(Collected data)
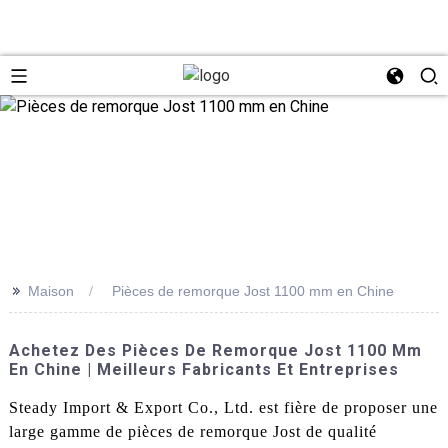
>>
Maison
Pièces de remorque Jost 1100 mm en Chine
Achetez Des Pièces De Remorque Jost 1100 Mm
En Chine | Meilleurs Fabricants Et Entreprises
Steady Import & Export Co., Ltd. est fière de proposer une
large gamme de pièces de remorque Jost de qualité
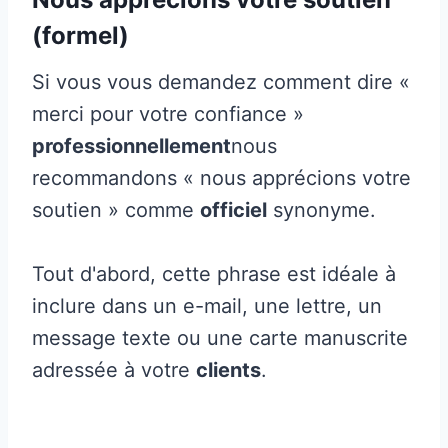
(formel)
Si vous vous demandez comment dire «
merci pour votre confiance »
professionnellement
nous
recommandons « nous apprécions votre
soutien » comme
officiel
synonyme.
Tout d'abord, cette phrase est idéale à
inclure dans un e-mail, une lettre, un
message texte ou une carte manuscrite
adressée à votre
clients
.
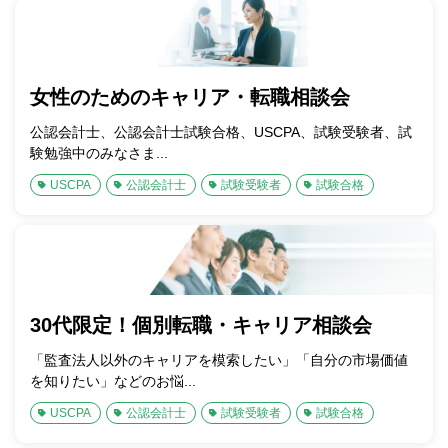
女性のためのキャリア・転職相談会
公認会計士、公認会計士試験合格、USCPA、試験受験者、試
験勉強中のみなさま...
USCPA
公認会計士
試験受験者
試験合格
30代限定！個別転職・キャリア相談会
「監査法人以外のキャリアを模索したい」「自分の市場価値
を知りたい」などのお悩...
USCPA
公認会計士
試験受験者
試験合格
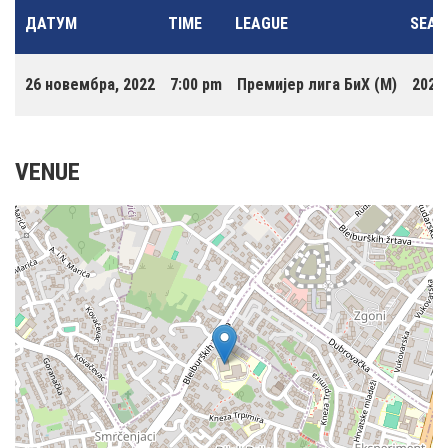
ДАТУМ
TIME
LEAGUE
SEAS
26 новембра, 2022
7:00 pm
Премијер лига БиХ (М)
2022
VENUE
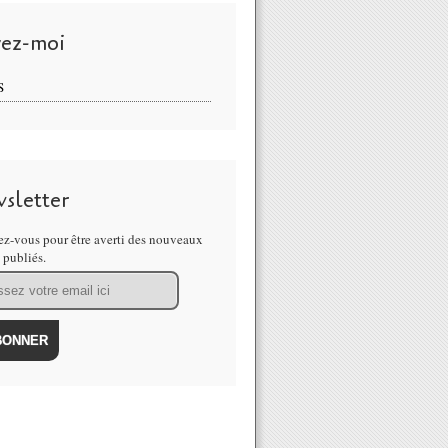
vez-moi
S
sletter
z-vous pour être averti des nouveaux
s publiés.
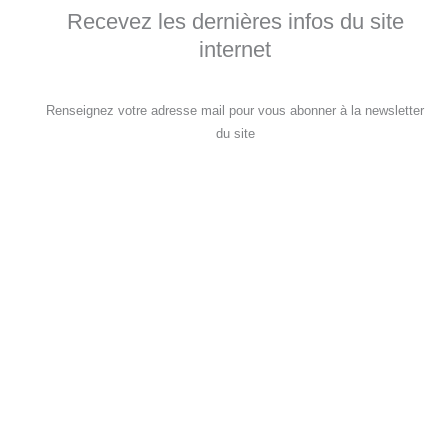
Recevez les dernières infos du site
internet
Renseignez votre adresse mail pour vous abonner à la newsletter
du site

PROBLEM TO SOLVE: With the pictures dropped, write out all of the entries word for word.

WRITTEN ANSWER:
>>
Maison
Pièces de remorque Jost 1100 mm en Chine
Achetez Des Pièces De Remorque Jost 1100 Mm
En Chine | Meilleurs Fabricants Et Entreprises
Steady Import & Export Co., Ltd. est fière de proposer une
large gamme de pièces de remorque Jost de qualité
(formel)
Si vous vous demandez comment dire «
merci pour votre confiance »
professionnellement
nous
recommandons « nous apprécions votre
soutien » comme
officiel
synonyme.
Tout d'abord, cette phrase est idéale à
inclure dans un e-mail, une lettre, un
message texte ou une carte manuscrite
adressée à votre
clients
.
女性のためのキャリア・転職相談会
公認会計士、公認会計士試験合格、USCPA、試験受験者、試
験勉強中のみなさま...
USCPA
公認会計士
試験受験者
試験合格
30代限定！個別転職・キャリア相談会
「監査法人以外のキャリアを模索したい」「自分の市場価値
を知りたい」などのお悩...
USCPA
公認会計士
試験受験者
試験合格
ДАТУМ
TIME
LEAGUE
SEAS
26 новембра, 2022
7:00 pm
Премијер лига БиХ (М)
2022
VENUE
vez-moi
S
sletter
z-vous pour être averti des nouveaux
s publiés.
Recevez les dernières infos du site
internet
Renseignez votre adresse mail pour vous abonner à la newsletter
du site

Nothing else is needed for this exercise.